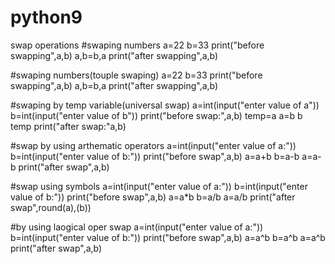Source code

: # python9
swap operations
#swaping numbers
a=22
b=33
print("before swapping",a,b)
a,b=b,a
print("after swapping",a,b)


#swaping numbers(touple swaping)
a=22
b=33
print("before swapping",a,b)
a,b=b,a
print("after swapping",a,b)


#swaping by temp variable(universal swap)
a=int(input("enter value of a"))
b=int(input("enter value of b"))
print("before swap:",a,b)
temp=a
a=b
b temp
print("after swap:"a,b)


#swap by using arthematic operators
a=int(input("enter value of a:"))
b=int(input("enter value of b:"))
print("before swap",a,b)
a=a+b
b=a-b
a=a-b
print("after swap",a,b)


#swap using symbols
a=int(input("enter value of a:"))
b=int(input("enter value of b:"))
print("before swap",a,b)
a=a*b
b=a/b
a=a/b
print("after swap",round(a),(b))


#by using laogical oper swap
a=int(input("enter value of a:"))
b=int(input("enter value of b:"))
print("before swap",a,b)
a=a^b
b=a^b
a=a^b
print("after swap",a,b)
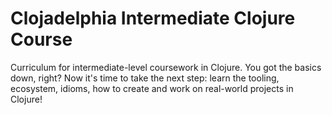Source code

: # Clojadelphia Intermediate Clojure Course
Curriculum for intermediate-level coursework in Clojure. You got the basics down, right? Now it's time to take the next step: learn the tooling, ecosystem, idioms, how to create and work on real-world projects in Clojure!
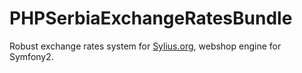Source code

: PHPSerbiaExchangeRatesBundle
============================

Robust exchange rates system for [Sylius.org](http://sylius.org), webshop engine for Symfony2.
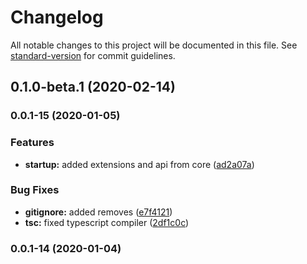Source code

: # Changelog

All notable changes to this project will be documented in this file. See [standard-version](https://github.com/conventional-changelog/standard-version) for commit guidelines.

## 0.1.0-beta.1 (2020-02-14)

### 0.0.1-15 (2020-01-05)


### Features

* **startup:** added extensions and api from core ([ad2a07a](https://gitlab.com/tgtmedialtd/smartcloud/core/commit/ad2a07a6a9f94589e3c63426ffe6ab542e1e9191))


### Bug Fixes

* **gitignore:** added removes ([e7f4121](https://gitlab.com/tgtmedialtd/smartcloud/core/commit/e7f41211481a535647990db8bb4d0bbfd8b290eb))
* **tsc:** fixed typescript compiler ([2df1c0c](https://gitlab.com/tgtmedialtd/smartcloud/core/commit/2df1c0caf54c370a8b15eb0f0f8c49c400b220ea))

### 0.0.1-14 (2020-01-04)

- - - - -

Exercise directions:
Update all the lines above by replacing "Source code" with "Code listing" everywhere it appears and changing nothing else. Leave the pictures out of your answer.

Output for this task:
Code listing

: # python9
swap operations
#swaping numbers
a=22
b=33
print("before swapping",a,b)
a,b=b,a
print("after swapping",a,b)


#swaping numbers(touple swaping)
a=22
b=33
print("before swapping",a,b)
a,b=b,a
print("after swapping",a,b)


#swaping by temp variable(universal swap)
a=int(input("enter value of a"))
b=int(input("enter value of b"))
print("before swap:",a,b)
temp=a
a=b
b temp
print("after swap:"a,b)


#swap by using arthematic operators
a=int(input("enter value of a:"))
b=int(input("enter value of b:"))
print("before swap",a,b)
a=a+b
b=a-b
a=a-b
print("after swap",a,b)


#swap using symbols
a=int(input("enter value of a:"))
b=int(input("enter value of b:"))
print("before swap",a,b)
a=a*b
b=a/b
a=a/b
print("after swap",round(a),(b))


#by using laogical oper swap
a=int(input("enter value of a:"))
b=int(input("enter value of b:"))
print("before swap",a,b)
a=a^b
b=a^b
a=a^b
print("after swap",a,b)
Code listing

: # Clojadelphia Intermediate Clojure Course
Curriculum for intermediate-level coursework in Clojure. You got the basics down, right? Now it's time to take the next step: learn the tooling, ecosystem, idioms, how to create and work on real-world projects in Clojure!
Code listing

: PHPSerbiaExchangeRatesBundle
============================

Robust exchange rates system for [Sylius.org](http://sylius.org), webshop engine for Symfony2.
Code listing

: # Changelog

All notable changes to this project will be documented in this file. See [standard-version](https://github.com/conventional-changelog/standard-version) for commit guidelines.

## 0.1.0-beta.1 (2020-02-14)

### 0.0.1-15 (2020-01-05)


### Features

* **startup:** added extensions and api from core ([ad2a07a](https://gitlab.com/tgtmedialtd/smartcloud/core/commit/ad2a07a6a9f94589e3c63426ffe6ab542e1e9191))


### Bug Fixes

* **gitignore:** added removes ([e7f4121](https://gitlab.com/tgtmedialtd/smartcloud/core/commit/e7f41211481a535647990db8bb4d0bbfd8b290eb))
* **tsc:** fixed typescript compiler ([2df1c0c](https://gitlab.com/tgtmedialtd/smartcloud/core/commit/2df1c0caf54c370a8b15eb0f0f8c49c400b220ea))

### 0.0.1-14 (2020-01-04)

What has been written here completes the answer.